On Nov 8, 2005, at 9:47 PM, Marvin Humphrey wrote:
I have a new problem now: in addition to the XS code, there's a
bunch of straight up C code which I've been stuffing in at the top
of the .xs file. That C codebase is growing large enough that it
needs to be broken out into separate files. However, I don't
understand the MakeMaker docs on how to add in .c and .h files.
Various approaches:
dirty: write your extra C and H files. include them in MANIFEST.
#include them from your xs code's verbatim C section.

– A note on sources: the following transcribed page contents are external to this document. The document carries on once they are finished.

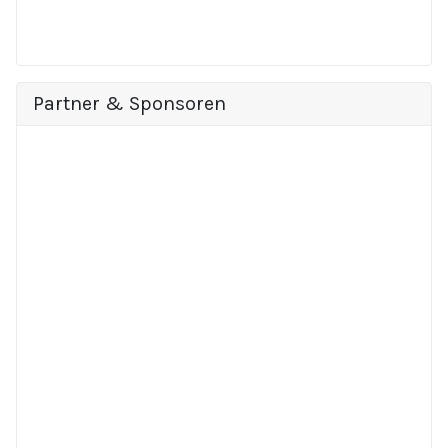
Partner & Sponsoren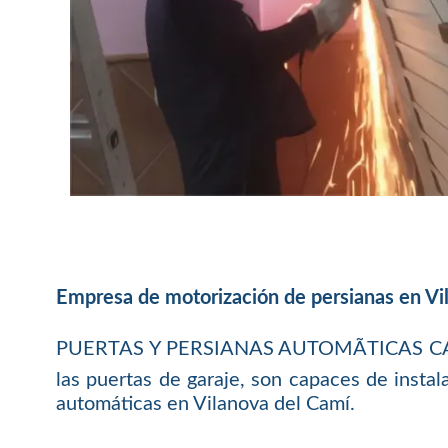
Empresa de motorización de persianas en Vi
PUERTAS Y PERSIANAS AUTOMÃTICAS CATALU
las puertas de garaje, son capaces de instal
automáticas en Vilanova del Camí.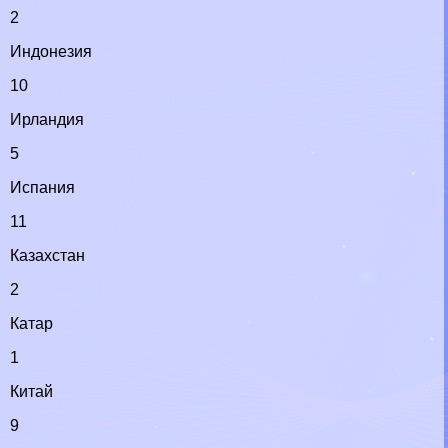
2
Индонезия
10
Ирландия
5
Испания
11
Казахстан
2
Катар
1
Китай
9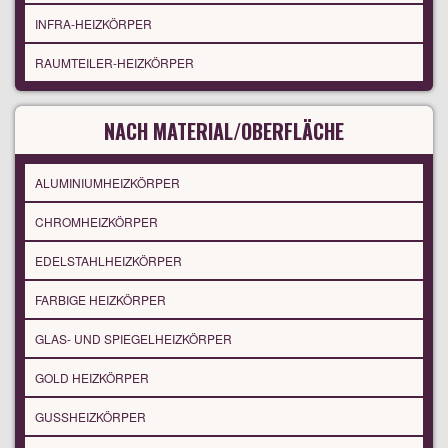
INFRA-HEIZKÖRPER
RAUMTEILER-HEIZKÖRPER
NACH MATERIAL/OBERFLÄCHE
ALUMINIUMHEIZKÖRPER
CHROMHEIZKÖRPER
EDELSTAHLHEIZKÖRPER
FARBIGE HEIZKÖRPER
GLAS- UND SPIEGELHEIZKÖRPER
GOLD HEIZKÖRPER
GUSSHEIZKÖRPER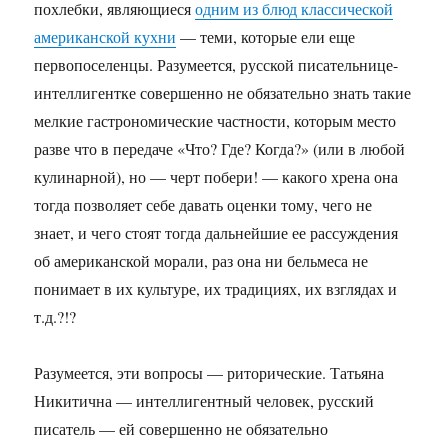
похлебки, являющиеся
одним из блюд классической
американской кухни
— теми, которые ели еще
первопоселенцы. Разумеется, русской писательнице-
интеллигентке совершенно не обязательно знать такие
мелкие гастрономические частности, которым место
разве что в передаче «Что? Где? Когда?» (или в любой
кулинарной), но — черт побери! — какого хрена она
тогда позволяет себе давать оценки тому, чего не
знает, и чего стоят тогда дальнейшие ее рассуждения
об американской морали, раз она ни бельмеса не
понимает в их культуре, их традициях, их взглядах и
т.д.?!?
Разумеется, эти вопросы — риторические. Татьяна
Никитична — интеллигентный человек, русский
писатель — ей совершенно не обязательно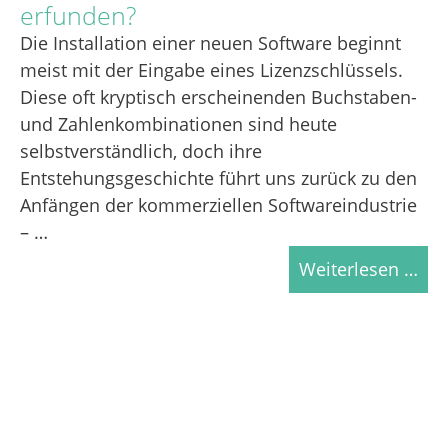
erfunden?
Die Installation einer neuen Software beginnt
meist mit der Eingabe eines Lizenzschlüssels.
Diese oft kryptisch erscheinenden Buchstaben-
und Zahlenkombinationen sind heute
selbstverständlich, doch ihre
Entstehungsgeschichte führt uns zurück zu den
Anfängen der kommerziellen Softwareindustrie
– …
Weiterlesen …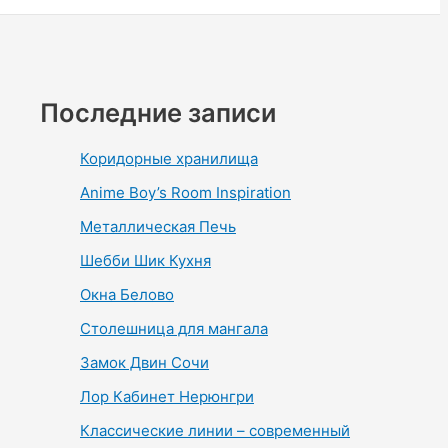
Последние записи
Коридорные хранилища
Anime Boy’s Room Inspiration
Металлическая Печь
Шебби Шик Кухня
Окна Белово
Столешница для мангала
Замок Двин Сочи
Лор Кабинет Нерюнгри
Классические линии – современный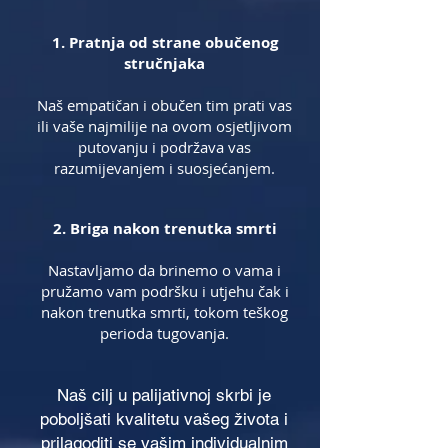
1. Pratnja od strane obučenog
stručnjaka
Naš empatičan i obučen tim prati vas
ili vaše najmilije na ovom osjetljivom
putovanju i podržava vas
razumijevanjem i suosjećanjem.
2. Briga nakon trenutka smrti
Nastavljamo da brinemo o vama i
pružamo vam podršku i utjehu čak i
nakon trenutka smrti, tokom teškog
perioda tugovanja.
Naš cilj u palijativnoj skrbi je
poboljšati kvalitetu vašeg života i
prilagoditi se vašim individualnim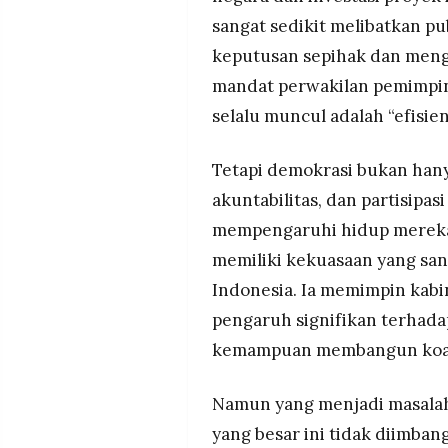
sangat sedikit melibatkan pu
keputusan sepihak dan menga
mandat perwakilan pemimpin
selalu muncul adalah “efisi
Tetapi demokrasi bukan hanya s
akuntabilitas, dan partisipa
mempengaruhi hidup mereka.
memiliki kekuasaan yang san
Indonesia. Ia memimpin kabin
pengaruh signifikan terhadap 
kemampuan membangun koal
Namun yang menjadi masalah 
yang besar ini tidak diimban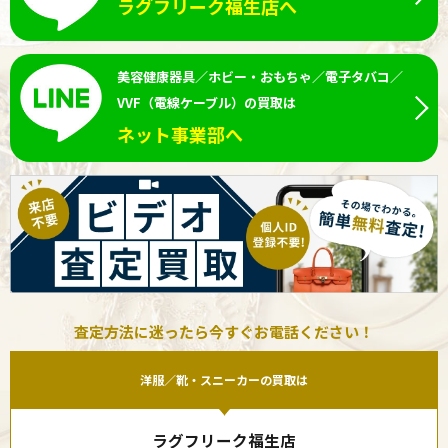
ラグフリーク福生店へ
美容健康器具／ホビー・おもちゃ／電子タバコ／
VVF（電線ケーブル）の買取は
ネット事業部へ
査定方法に迷ったら今すぐお電話ください！
洋服／靴・スニーカーの買取は
ラグフリーク福生店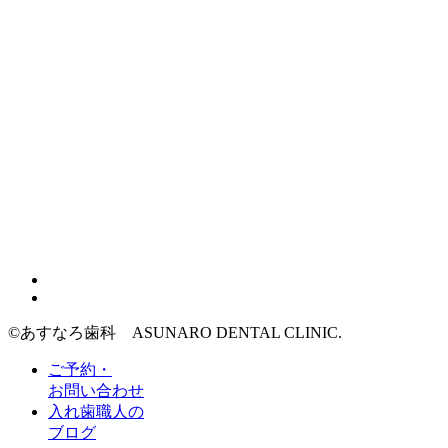
©︎あすなろ歯科 ASUNARO DENTAL CLINIC.
ご予約・
お問い合わせ
入れ歯職人の
ブログ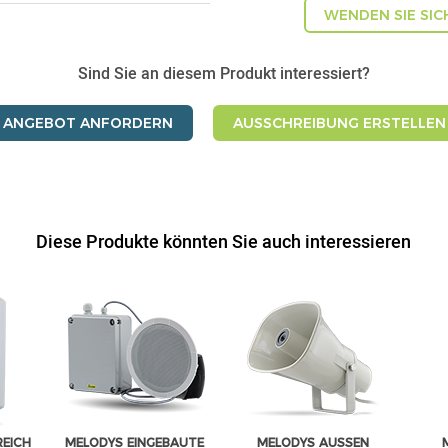
WENDEN SIE SIC
Sind Sie an diesem Produkt interessiert?
ANGEBOT ANFORDERN
AUSSCHREIBUNG ERSTELLEN
Diese Produkte könnten Sie auch interessieren
REICH
MELODYS EINGEBAUTE
MELODYS AUSSEN H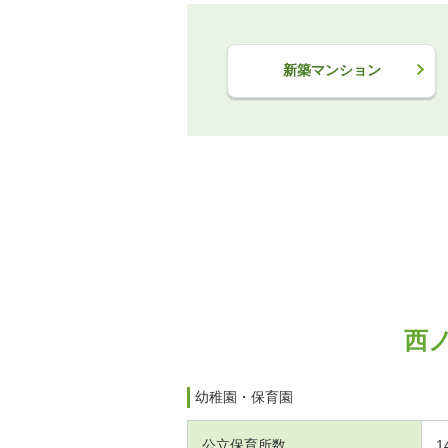
新築マンション
西
幼稚園・保育園
公立保育所数
1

proper: follow the example of EXAMPLE 4 in perlxstut, and build a
little library for yourself, which you link in. c.f. L<perlxstut>
quick and just as good: add your extra files' names to MANIFEST so
that they get dirstributed, and add extra object files to the OBJECT
key to WriteMakefile, like so:
WriteMakefile (
...
OBJECT => q[$(BASE_EXT)$(OBJ_EXT) myextracfile$(OBJ_EXT)],
...
);
Note that you are overwriting the default for OBJECT, so we supply
that default manually -- that's what $(BASE_EXT)$(OBJ_EXT) is. You
specify only the object file version of your filename -- for
myextracfile.c you'd specify myextracfile$(OBJ_EXT), which gets
expanded to myextracfile.o or myextracfile.obj or whatever is correct
for the platform; the make rules can figure out that this needs to be
built from a c file with the same name. See L<ExtUtils::MakeMaker>
for more info -- search for OBJECT.
I'll need to learn make eventually, and I'm happy to study, I'd
just like to 1) solve my current problem sooner rather than later,
and 2) go about learning systematically. Any advice?
Make is actually quite easy, once you understand how it does
bookkeeping. The harder part is writing portable Make and getting it
to be happy with MakeMaker.
--
Examples really shouldn't include unexploded ordnance.
-- Joe Smith, referring to an example program i wrote.